━━━ TASK INPUT ━━━
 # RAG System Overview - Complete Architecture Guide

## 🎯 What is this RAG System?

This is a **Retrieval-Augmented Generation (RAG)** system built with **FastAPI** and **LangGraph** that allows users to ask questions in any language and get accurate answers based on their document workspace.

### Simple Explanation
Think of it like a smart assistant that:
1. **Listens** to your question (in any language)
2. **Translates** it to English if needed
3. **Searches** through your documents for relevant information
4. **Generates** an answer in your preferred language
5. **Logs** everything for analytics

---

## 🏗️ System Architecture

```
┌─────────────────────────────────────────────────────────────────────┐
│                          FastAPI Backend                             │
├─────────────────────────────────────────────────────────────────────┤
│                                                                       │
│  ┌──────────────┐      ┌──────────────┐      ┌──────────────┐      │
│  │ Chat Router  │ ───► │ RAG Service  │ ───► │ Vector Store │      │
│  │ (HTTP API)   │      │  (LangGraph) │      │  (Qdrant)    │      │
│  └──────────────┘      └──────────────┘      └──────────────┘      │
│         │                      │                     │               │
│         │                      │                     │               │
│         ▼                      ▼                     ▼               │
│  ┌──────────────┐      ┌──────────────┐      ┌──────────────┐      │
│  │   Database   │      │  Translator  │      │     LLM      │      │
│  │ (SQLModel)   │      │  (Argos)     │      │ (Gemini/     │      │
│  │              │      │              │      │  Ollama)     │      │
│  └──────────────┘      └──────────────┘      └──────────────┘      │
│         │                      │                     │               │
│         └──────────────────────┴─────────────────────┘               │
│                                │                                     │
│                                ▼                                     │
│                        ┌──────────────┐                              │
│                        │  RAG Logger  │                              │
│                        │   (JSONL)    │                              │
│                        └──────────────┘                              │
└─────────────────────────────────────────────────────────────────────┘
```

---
━━━
▸ **GOAL OF THE EXERCISE**
The answer should consist of every line above in which "that" appears.

▸ **SOLVED PROBLEM**
This is a **Retrieval-Augmented Generation (RAG)** system built with **FastAPI** and **LangGraph** that allows users to ask questions in any language and get accurate answers based on their document workspace.
Think of it like a smart assistant that:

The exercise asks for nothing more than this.